▼
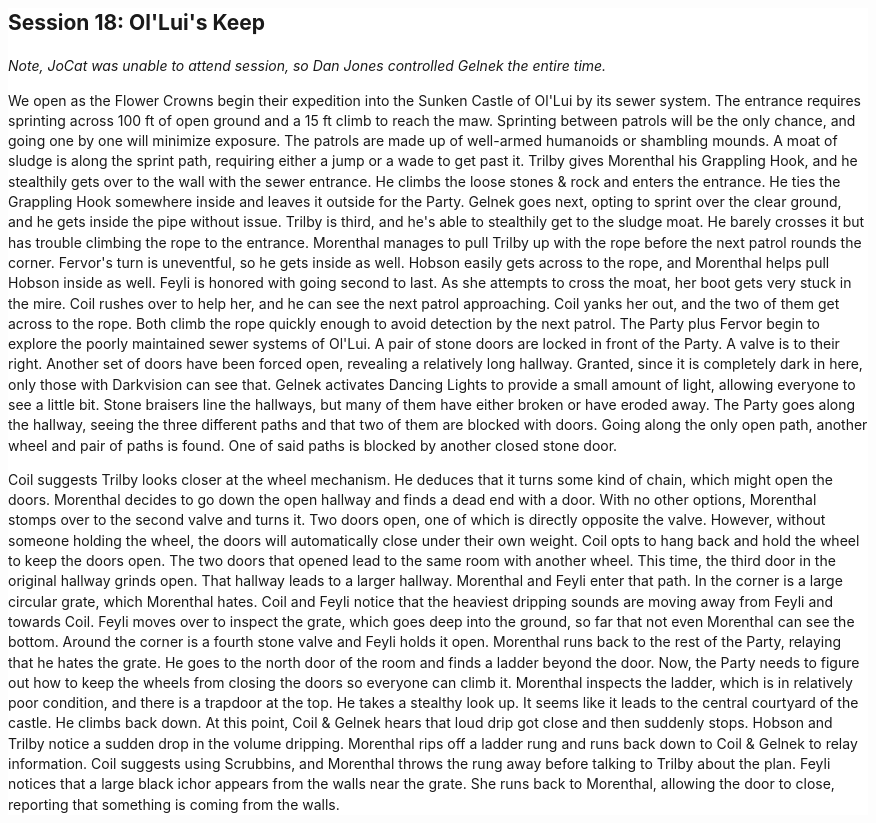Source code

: ## Session 18: Ol'Lui's Keep

*Note, JoCat was unable to attend session, so Dan Jones controlled Gelnek the entire time.*

We open as the Flower Crowns begin their expedition into the Sunken Castle of Ol'Lui by its sewer system. The entrance requires sprinting across 100 ft of open ground and a 15 ft climb to reach the maw. Sprinting between patrols will be the only chance, and going one by one will minimize exposure. The patrols are made up of well-armed humanoids or shambling mounds. A moat of sludge is along the sprint path, requiring either a jump or a wade to get past it. Trilby gives Morenthal his Grappling Hook, and he stealthily gets over to the wall with the sewer entrance. He climbs the loose stones & rock and enters the entrance. He ties the Grappling Hook somewhere inside and leaves it outside for the Party. Gelnek goes next, opting to sprint over the clear ground, and he gets inside the pipe without issue. Trilby is third, and he's able to stealthily get to the sludge moat. He barely crosses it but has trouble climbing the rope to the entrance. Morenthal manages to pull Trilby up with the rope before the next patrol rounds the corner. Fervor's turn is uneventful, so he gets inside as well. Hobson easily gets across to the rope, and Morenthal helps pull Hobson inside as well. Feyli is honored with going second to last. As she attempts to cross the moat, her boot gets very stuck in the mire. Coil rushes over to help her, and he can see the next patrol approaching. Coil yanks her out, and the two of them get across to the rope. Both climb the rope quickly enough to avoid detection by the next patrol. The Party plus Fervor begin to explore the poorly maintained sewer systems of Ol'Lui. A pair of stone doors are locked in front of the Party. A valve is to their right. Another set of doors have been forced open, revealing a relatively long hallway. Granted, since it is completely dark in here, only those with Darkvision can see that. Gelnek activates Dancing Lights to provide a small amount of light, allowing everyone to see a little bit. Stone braisers line the hallways, but many of them have either broken or have eroded away. The Party goes along the hallway, seeing the three different paths and that two of them are blocked with doors. Going along the only open path, another wheel and pair of paths is found. One of said paths is blocked by another closed stone door.

Coil suggests Trilby looks closer at the wheel mechanism. He deduces that it turns some kind of chain, which might open the doors. Morenthal decides to go down the open hallway and finds a dead end with a door. With no other options, Morenthal stomps over to the second valve and turns it. Two doors open, one of which is directly opposite the valve. However, without someone holding the wheel, the doors will automatically close under their own weight. Coil opts to hang back and hold the wheel to keep the doors open. The two doors that opened lead to the same room with another wheel. This time, the third door in the original hallway grinds open. That hallway leads to a larger hallway. Morenthal and Feyli enter that path. In the corner is a large circular grate, which Morenthal hates. Coil and Feyli notice that the heaviest dripping sounds are moving away from Feyli and towards Coil. Feyli moves over to inspect the grate, which goes deep into the ground, so far that not even Morenthal can see the bottom. Around the corner is a fourth stone valve and Feyli holds it open. Morenthal runs back to the rest of the Party, relaying that he hates the grate. He goes to the north door of the room and finds a ladder beyond the door. Now, the Party needs to figure out how to keep the wheels from closing the doors so everyone can climb it. Morenthal inspects the ladder, which is in relatively poor condition, and there is a trapdoor at the top. He takes a stealthy look up. It seems like it leads to the central courtyard of the castle. He climbs back down. At this point, Coil & Gelnek hears that loud drip got close and then suddenly stops. Hobson and Trilby notice a sudden drop in the volume dripping. Morenthal rips off a ladder rung and runs back down to Coil & Gelnek to relay information. Coil suggests using Scrubbins, and Morenthal throws the rung away before talking to Trilby about the plan. Feyli notices that a large black ichor appears from the walls near the grate. She runs back to Morenthal, allowing the door to close, reporting that something is coming from the walls.
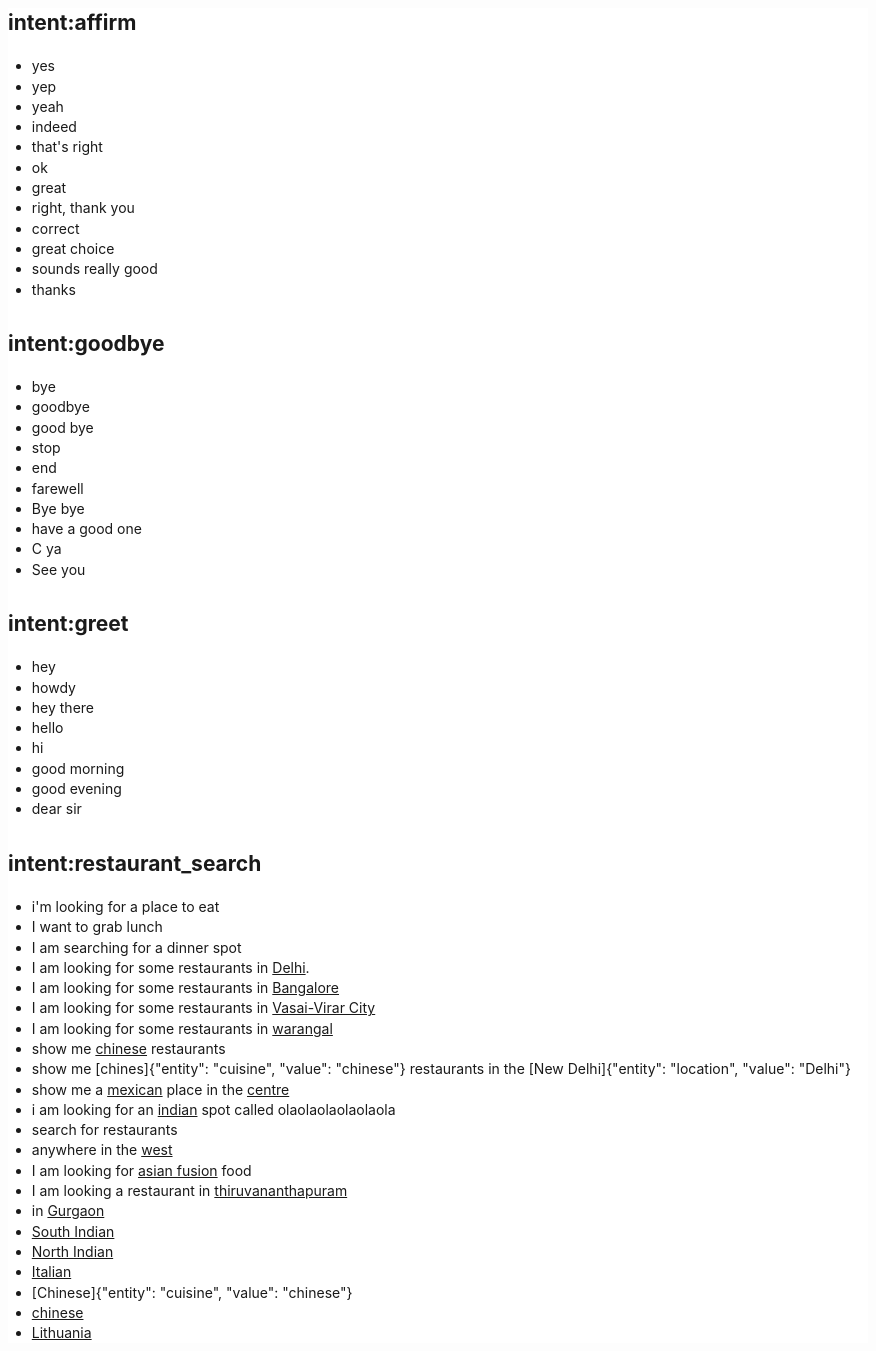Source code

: ## intent:affirm
- yes
- yep
- yeah
- indeed
- that's right
- ok
- great
- right, thank you
- correct
- great choice
- sounds really good
- thanks

## intent:goodbye
- bye
- goodbye
- good bye
- stop
- end
- farewell
- Bye bye
- have a good one
- C ya
- See you

## intent:greet
- hey
- howdy
- hey there
- hello
- hi
- good morning
- good evening
- dear sir

## intent:restaurant_search
- i'm looking for a place to eat
- I want to grab lunch
- I am searching for a dinner spot
- I am looking for some restaurants in [Delhi](location).
- I am looking for some restaurants in [Bangalore](location)
- I am looking for some restaurants in [Vasai-Virar City](location)
- I am looking for some restaurants in [warangal](location)
- show me [chinese](cuisine) restaurants
- show me [chines]{"entity": "cuisine", "value": "chinese"} restaurants in the [New Delhi]{"entity": "location", "value": "Delhi"}
- show me a [mexican](cuisine) place in the [centre](location)
- i am looking for an [indian](cuisine) spot called olaolaolaolaolaola
- search for restaurants
- anywhere in the [west](location)
- I am looking for [asian fusion](cuisine) food
- I am looking a restaurant in [thiruvananthapuram](location)
- in [Gurgaon](location)
- [South Indian](cuisine)
- [North Indian](cuisine)
- [Italian](cuisine)
- [Chinese]{"entity": "cuisine", "value": "chinese"}
- [chinese](cuisine)
- [Lithuania](location)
▲
Replace "restaurants" with "eateries" everywhere it occurs in the records above, and write the records out again with nothing else changed. Leave the pictures out of your answer.

Source code

: ## Session 18: Ol'Lui's Keep

*Note, JoCat was unable to attend session, so Dan Jones controlled Gelnek the entire time.*

We open as the Flower Crowns begin their expedition into the Sunken Castle of Ol'Lui by its sewer system. The entrance requires sprinting across 100 ft of open ground and a 15 ft climb to reach the maw. Sprinting between patrols will be the only chance, and going one by one will minimize exposure. The patrols are made up of well-armed humanoids or shambling mounds. A moat of sludge is along the sprint path, requiring either a jump or a wade to get past it. Trilby gives Morenthal his Grappling Hook, and he stealthily gets over to the wall with the sewer entrance. He climbs the loose stones & rock and enters the entrance. He ties the Grappling Hook somewhere inside and leaves it outside for the Party. Gelnek goes next, opting to sprint over the clear ground, and he gets inside the pipe without issue. Trilby is third, and he's able to stealthily get to the sludge moat. He barely crosses it but has trouble climbing the rope to the entrance. Morenthal manages to pull Trilby up with the rope before the next patrol rounds the corner. Fervor's turn is uneventful, so he gets inside as well. Hobson easily gets across to the rope, and Morenthal helps pull Hobson inside as well. Feyli is honored with going second to last. As she attempts to cross the moat, her boot gets very stuck in the mire. Coil rushes over to help her, and he can see the next patrol approaching. Coil yanks her out, and the two of them get across to the rope. Both climb the rope quickly enough to avoid detection by the next patrol. The Party plus Fervor begin to explore the poorly maintained sewer systems of Ol'Lui. A pair of stone doors are locked in front of the Party. A valve is to their right. Another set of doors have been forced open, revealing a relatively long hallway. Granted, since it is completely dark in here, only those with Darkvision can see that. Gelnek activates Dancing Lights to provide a small amount of light, allowing everyone to see a little bit. Stone braisers line the hallways, but many of them have either broken or have eroded away. The Party goes along the hallway, seeing the three different paths and that two of them are blocked with doors. Going along the only open path, another wheel and pair of paths is found. One of said paths is blocked by another closed stone door.

Coil suggests Trilby looks closer at the wheel mechanism. He deduces that it turns some kind of chain, which might open the doors. Morenthal decides to go down the open hallway and finds a dead end with a door. With no other options, Morenthal stomps over to the second valve and turns it. Two doors open, one of which is directly opposite the valve. However, without someone holding the wheel, the doors will automatically close under their own weight. Coil opts to hang back and hold the wheel to keep the doors open. The two doors that opened lead to the same room with another wheel. This time, the third door in the original hallway grinds open. That hallway leads to a larger hallway. Morenthal and Feyli enter that path. In the corner is a large circular grate, which Morenthal hates. Coil and Feyli notice that the heaviest dripping sounds are moving away from Feyli and towards Coil. Feyli moves over to inspect the grate, which goes deep into the ground, so far that not even Morenthal can see the bottom. Around the corner is a fourth stone valve and Feyli holds it open. Morenthal runs back to the rest of the Party, relaying that he hates the grate. He goes to the north door of the room and finds a ladder beyond the door. Now, the Party needs to figure out how to keep the wheels from closing the doors so everyone can climb it. Morenthal inspects the ladder, which is in relatively poor condition, and there is a trapdoor at the top. He takes a stealthy look up. It seems like it leads to the central courtyard of the castle. He climbs back down. At this point, Coil & Gelnek hears that loud drip got close and then suddenly stops. Hobson and Trilby notice a sudden drop in the volume dripping. Morenthal rips off a ladder rung and runs back down to Coil & Gelnek to relay information. Coil suggests using Scrubbins, and Morenthal throws the rung away before talking to Trilby about the plan. Feyli notices that a large black ichor appears from the walls near the grate. She runs back to Morenthal, allowing the door to close, reporting that something is coming from the walls.
Source code

: ## intent:affirm
- yes
- yep
- yeah
- indeed
- that's right
- ok
- great
- right, thank you
- correct
- great choice
- sounds really good
- thanks

## intent:goodbye
- bye
- goodbye
- good bye
- stop
- end
- farewell
- Bye bye
- have a good one
- C ya
- See you

## intent:greet
- hey
- howdy
- hey there
- hello
- hi
- good morning
- good evening
- dear sir

## intent:restaurant_search
- i'm looking for a place to eat
- I want to grab lunch
- I am searching for a dinner spot
- I am looking for some eateries in [Delhi](location).
- I am looking for some eateries in [Bangalore](location)
- I am looking for some eateries in [Vasai-Virar City](location)
- I am looking for some eateries in [warangal](location)
- show me [chinese](cuisine) eateries
- show me [chines]{"entity": "cuisine", "value": "chinese"} eateries in the [New Delhi]{"entity": "location", "value": "Delhi"}
- show me a [mexican](cuisine) place in the [centre](location)
- i am looking for an [indian](cuisine) spot called olaolaolaolaolaola
- search for eateries
- anywhere in the [west](location)
- I am looking for [asian fusion](cuisine) food
- I am looking a restaurant in [thiruvananthapuram](location)
- in [Gurgaon](location)
- [South Indian](cuisine)
- [North Indian](cuisine)
- [Italian](cuisine)
- [Chinese]{"entity": "cuisine", "value": "chinese"}
- [chinese](cuisine)
- [Lithuania](location)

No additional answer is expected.